Но летом его письма стали совсем другими – редкими, короткими, торопливыми. Слова были те же, но что-то изменилось, а что – она не могла понять. А в июне и июле не пришло ни одного письма.
– С ним что-нибудь случилось, – с тревогой и жаждой успокоительного слова сказала Катя Евгению Самойловичу.
– Ничего с ним не случилось, – нахмурился он. – Не пишет – и все. Занят.
И отошел, сердито бормоча и размахивая руками.
Но однажды Катя поймала на себе его мрачный, испытующий взгляд, почувствовала в нем что-то страшное и неотвратимое. С Мостовым что-то случилось, и Евгений Самойлович скрывает от нее?!
– Евгений Самойлович, дорогой, ну скажите, что с ним! Я умоляю вас.
Он закричал тонким, визгливым голосом:
– Я ничего не знаю, понимаете? Ничего не знаю! Вот и все! – И со странной злобой добавил: – Еще напишет, не беспокойтесь.
Евгений Самойлович оказался прав. От Мостового пришло письмо.
«Может быть, я поступаю как подлец, – писал Мостовой, – но я не могу связывать тебя. Идет война, кто знает, что будет с каждым из нас. Разве ты должна ждать меня? Я никогда ничего не забуду, но жизнь есть жизнь. Прости меня, Катюша…»
Она стояла с этим письмом в руках. Обычный листок бумаги, знакомый почерк…
Боже мой, какая глупость! Он ранен, обожжен, что же из этого? Ах, какая ерунда! Он ей нужен, какой бы он ни был.
Что же делать?! Огромное расстояние разделяет их! Если бы она могла увидеть его, обнять, прижаться к нему. Вот и пришло испытание. Разве оно сломит их? Надо только что-то делать – и ничего не будет, ни письма, ни ужасных слов, ни отчаяния.
Евгений Самойлович шел из операционной, увидел Катю с письмом в руках, остановился.

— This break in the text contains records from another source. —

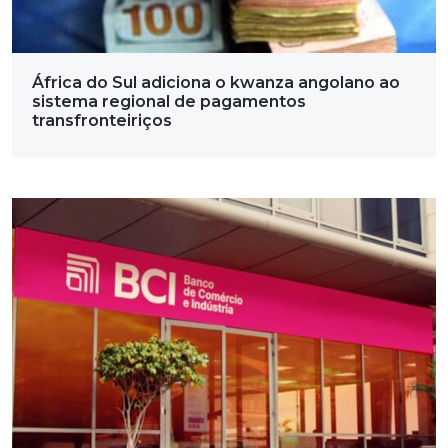
África do Sul adiciona o kwanza angolano ao
sistema regional de pagamentos
transfronteiriços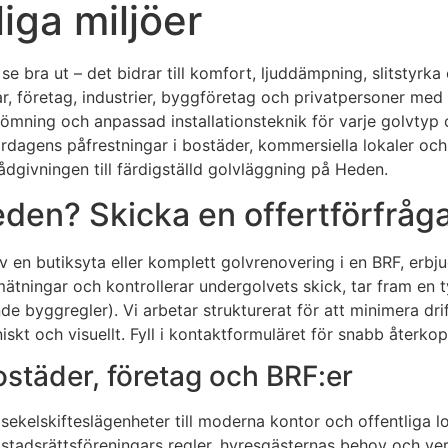
iga miljöer
a se bra ut – det bidrar till komfort, ljuddämpning, slitsty
r, företag, industrier, byggföretag och privatpersoner med al
ning och anpassad installationsteknik för varje golvtyp oc
dagens påfrestningar i bostäder, kommersiella lokaler och of
rådgivningen till färdigställd golvläggning på Heden.
den? Skicka en offertförfråga
 en butiksyta eller komplett golvrenovering i en BRF, erbjud
ningar och kontrollerar undergolvets skick, tar fram en tyd
ande byggregler). Vi arbetar strukturerat för att minimera d
niskt och visuellt. Fyll i kontaktformuläret för snabb återk
ostäder, företag och BRF:er
sekelskifteslägenheter till moderna kontor och offentliga l
tadsrättsföreningars regler, hyresgästernas behov och verk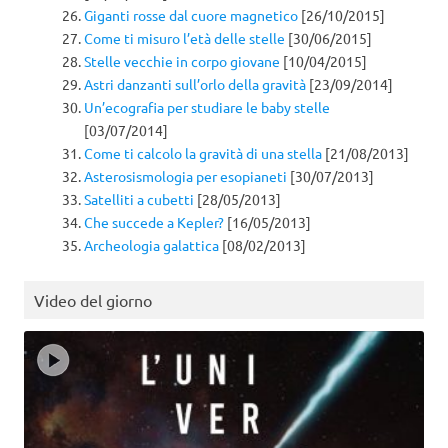
Giganti rosse dal cuore magnetico
[26/10/2015]
Come ti misuro l’età delle stelle
[30/06/2015]
Stelle vecchie in corpo giovane
[10/04/2015]
Astri danzanti sull’orlo della gravità
[23/09/2014]
Un’ecografia per studiare le baby stelle
[03/07/2014]
Come ti calcolo la gravità di una stella
[21/08/2013]
Asterosismologia per esopianeti
[30/07/2013]
Satelliti a cubetti
[28/05/2013]
Che succede a Kepler?
[16/05/2013]
Archeologia galattica
[08/02/2013]
Video del giorno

Он смотрел на нее, она не опускала глаз. Кивнув на письмо, он сказал:
– Плохо, Катюша?
Она молчала.
– Ничего, ничего. Жизнь еще впереди. Все еще будет, все придет.

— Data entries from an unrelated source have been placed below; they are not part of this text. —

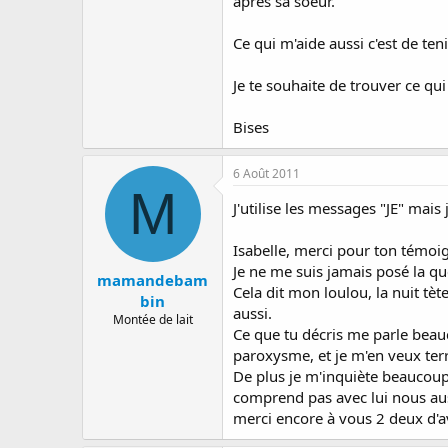
après sa soeur.
Ce qui m'aide aussi c'est de te
Je te souhaite de trouver ce qu
Bises
6 Août 2011
M
J'utilise les messages "JE" mais
Isabelle, merci pour ton témoig
Je ne me suis jamais posé la qu
mamandebam
Cela dit mon loulou, la nuit tète
bin
aussi.
Montée de lait
Ce que tu décris me parle beau
paroxysme, et je m'en veux ter
De plus je m'inquiète beaucoup 
comprend pas avec lui nous auss
merci encore à vous 2 deux d'av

Ее осенила внезапная догадка.
– Давно он с ней?
Он отвел глаза.
– Когда он мне писал?.. В июле…
– Кто она?
– Врач.
Она медленным движением свернула письмо и положила в нагрудный карман гимнастерки. Вскинула брови, как всегда, когда хотела сказать что-нибудь презрительное, медленно проговорила:
– В сущности, этого следовало ожидать.
– Видишь ли… – начал Евгений Самойлович.